The idea of arcsin is to restrict the domain and codomain of $\sin\colon\mathbb R\to\mathbb R$ to make it bijective, as you say. First of all, since $\sin$ has period $2\pi$ and image $[-1,1]$, we can immediately restrict our function to $\sin\colon(-\pi,\pi]\to[-1,1]$.

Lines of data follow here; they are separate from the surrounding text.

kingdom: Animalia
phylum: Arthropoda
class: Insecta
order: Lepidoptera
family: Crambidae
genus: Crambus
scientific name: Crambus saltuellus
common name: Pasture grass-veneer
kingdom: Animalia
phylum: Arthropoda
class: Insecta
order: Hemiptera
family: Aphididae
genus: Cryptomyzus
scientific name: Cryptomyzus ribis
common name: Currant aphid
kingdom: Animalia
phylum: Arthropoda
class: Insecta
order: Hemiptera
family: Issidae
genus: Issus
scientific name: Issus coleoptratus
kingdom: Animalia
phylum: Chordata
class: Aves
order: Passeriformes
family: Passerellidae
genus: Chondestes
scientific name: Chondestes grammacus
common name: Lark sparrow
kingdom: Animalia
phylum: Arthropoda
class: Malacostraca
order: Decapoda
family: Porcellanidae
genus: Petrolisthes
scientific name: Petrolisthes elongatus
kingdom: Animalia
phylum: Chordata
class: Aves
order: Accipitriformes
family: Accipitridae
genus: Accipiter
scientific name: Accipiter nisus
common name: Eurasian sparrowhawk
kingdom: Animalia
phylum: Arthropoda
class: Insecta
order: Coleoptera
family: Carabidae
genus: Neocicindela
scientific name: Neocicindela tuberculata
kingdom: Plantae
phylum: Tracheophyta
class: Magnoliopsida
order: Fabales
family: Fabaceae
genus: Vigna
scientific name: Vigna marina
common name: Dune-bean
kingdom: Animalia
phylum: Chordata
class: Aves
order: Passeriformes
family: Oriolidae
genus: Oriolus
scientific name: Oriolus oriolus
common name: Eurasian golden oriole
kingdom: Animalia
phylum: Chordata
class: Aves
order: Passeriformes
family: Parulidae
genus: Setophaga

However, there is a slight problem here, that $\sin(x)=\sin(\pm\pi-x)$, so for instance, $\sin(\pi/3)=\sin(2\pi/3)$. Thus, we must further restrict our domain to $\sin\colon[-\frac\pi2,\frac\pi2]\to[-1,1]$ (this is best seen graphically). It can be shown that this function is, in fact, bijective.
Surjectivity: clear.
Injectivity: Suppose $x,y\in[-\frac\pi2,\frac\pi2]$ is such that $\sin(x)=\sin(y)$. Then, $0=\sin(x)-\sin(y)=2\cos(\frac{x+y}2)\sin(\frac{x-y}2)$ by the sum-to-product formula. Thus, $\cos(\frac{x+y}2)=0$ or $\sin(\frac{x-y}2)=0$.
If $\cos(\frac{x+y}2)=0$, then since $\frac{x+y}2\in[-\frac\pi2,\frac\pi2]$, we must have $\frac{x+y}2=\pm\frac\pi2$. However, this only happens when $(x,y)=(\frac{\pi}2,\frac\pi2)$ and $(x,y)=(-\frac{\pi}2,-\frac\pi2)$, respectively, and we are done.
On the other hand, if $\sin(\frac{x-y}2)=0$, then again since $\frac{x-y}2\in[-\frac\pi2,\frac\pi2]$, we must have $\frac{x-y}2=0$. We again have $x=y$, which is what was desired.